Moore's speech did not raise my hopes. "Judge" Moore--who has been suspended from the bench twice for trying to force the Will of God on the people--came onstage to assure everyone that It's Not Over, which the crowd of All-American bottom-feeders readily cheered and applauded. (Where do they find these people?) He prattled on for a bit about how God is in control, and even quoted the Scriptures. If Jesus had been there, even he wouldn't have hesitated to kick Moore straight in the nuts. Fuck turning the other cheek, even Messiahs have limits, and I don't know who could have stood having his name dragged through the mud by being associated with a creep like Roy Moore. 

Right. And the poor, sick SOB still hasn't conceded, even after the billionaire rich-kid president offered Jones a limp congratulations on his victory. Who cares?
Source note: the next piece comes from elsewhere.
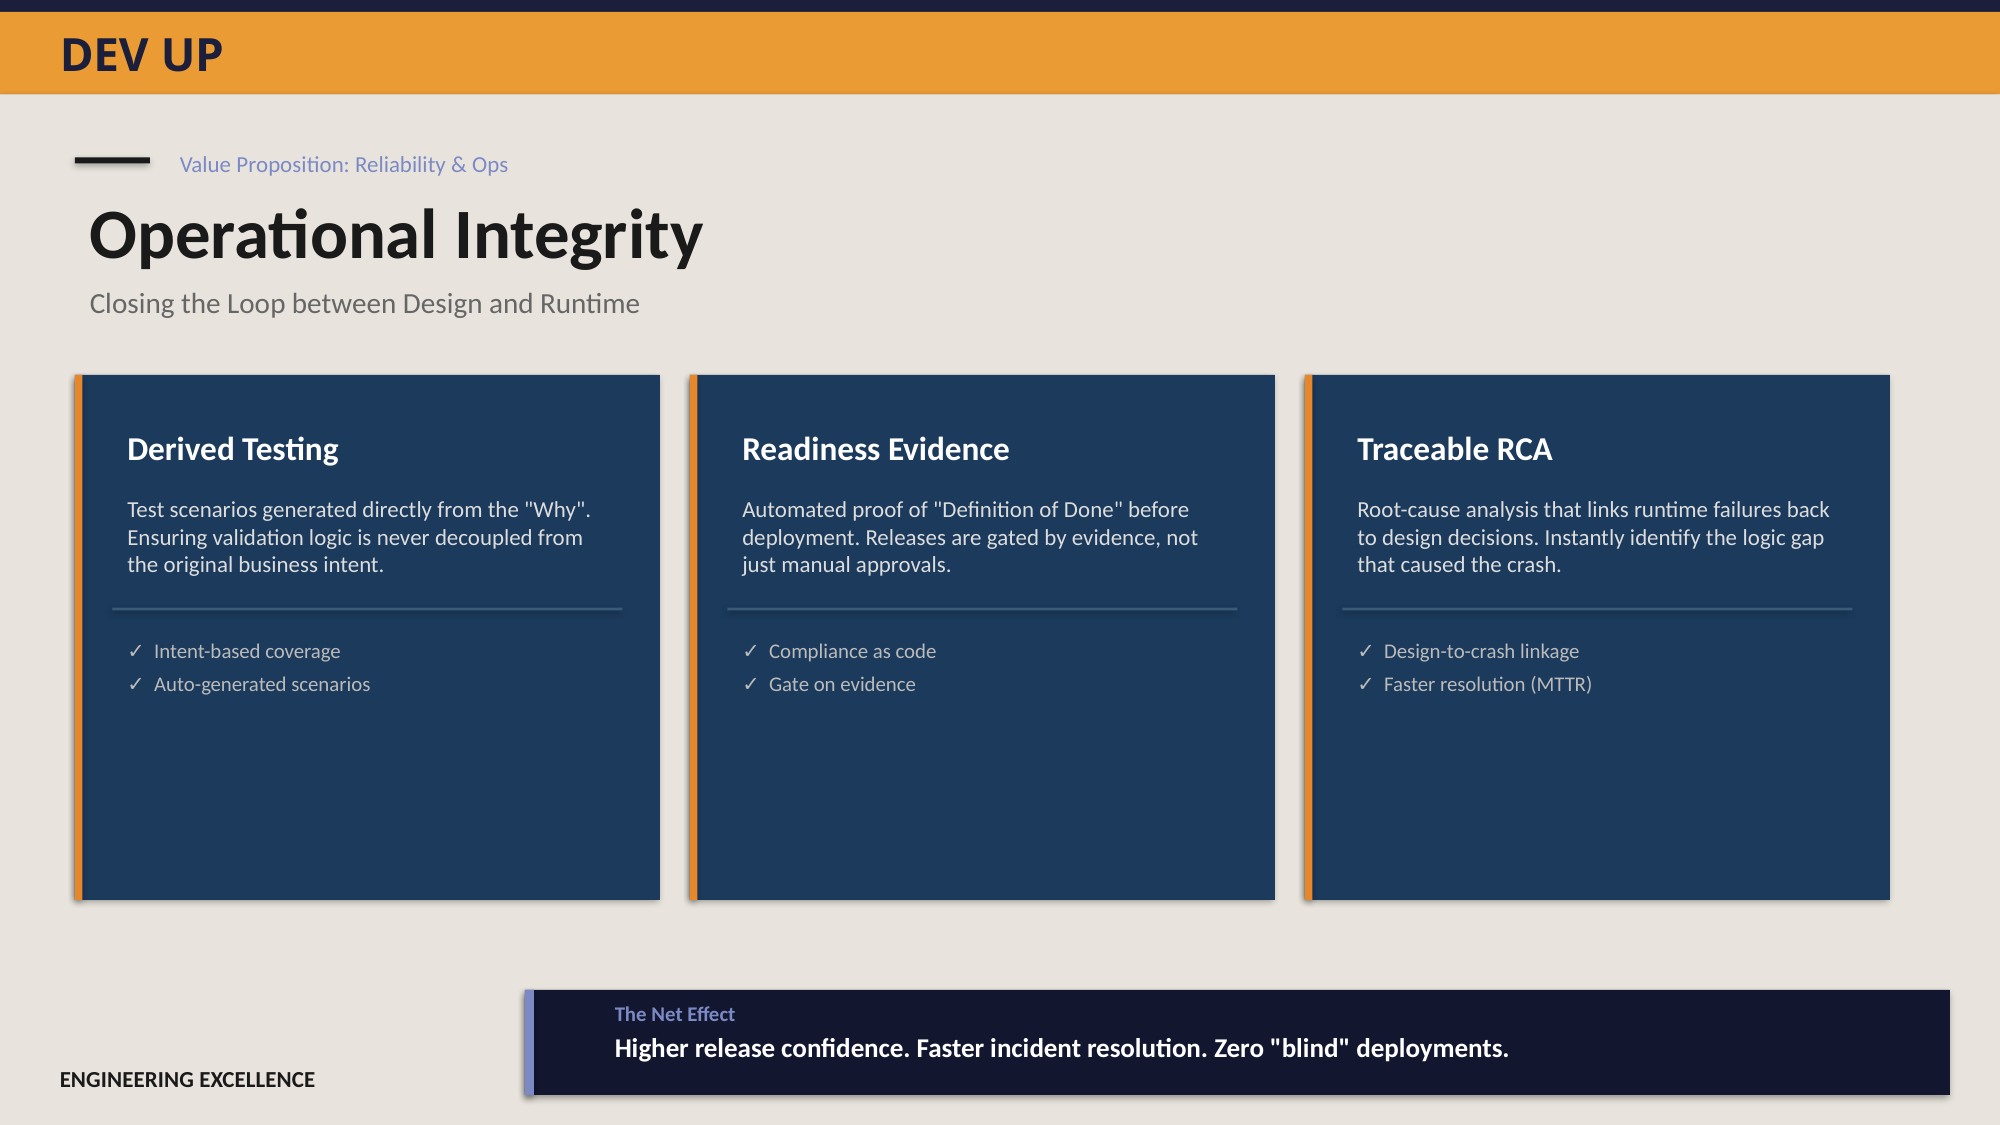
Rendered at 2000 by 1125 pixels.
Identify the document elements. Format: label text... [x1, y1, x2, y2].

Let him prance around and pretend he's still got a chance. Meanwhile, Alabama's got a new senator that supports LGBT rights and prosecuted Klansmen for murdering black kids. Weird, especially at a time when the president is a bloated throwback to the worst and ugliest times in US history. But lest we start feeling too optimistic about the state of race relations in the Deep South, it's worth remembering that the vast majority of white Alabamians voted for Moore. As a white American myself, I'm starting to reach the regrettable conclusion that it would be better for the species if we could put strict limits on our reproduction rate to keep the amount of damage we do in check. Just until we figure out what the hell is going on, as Trump would say. 

In any case, we can certainly use as many Democrats in the Senate as we can get. The Democratic Party is a pretty sad spectacle for anyone who really wants to aggressively tackle the problems of the day--racism, poverty, and the reckless plunder of the environment--but they at least provide some amount of protection from the old-fashioned fascism Trump would readily usher in if he could. Especially with the Republicans ready to put the finishing touches on their monster of a "tax reform" plan, designed to shower their biggest donors in riches and shaft the rest of us. Not to mention how the FCC, led by corporate lackey Ajit Pai, just voted to deregulate the corporate behemoths that give us access to the Internet. 

We are still in some deep shit, but the Alabama senate race provides at least a little catharsis, and we can hope it means the Grand Old Party will get flogged at the polls next November. God knows the fiends deserve it. And on that note, Merry Christmas and Happy Holidays to all.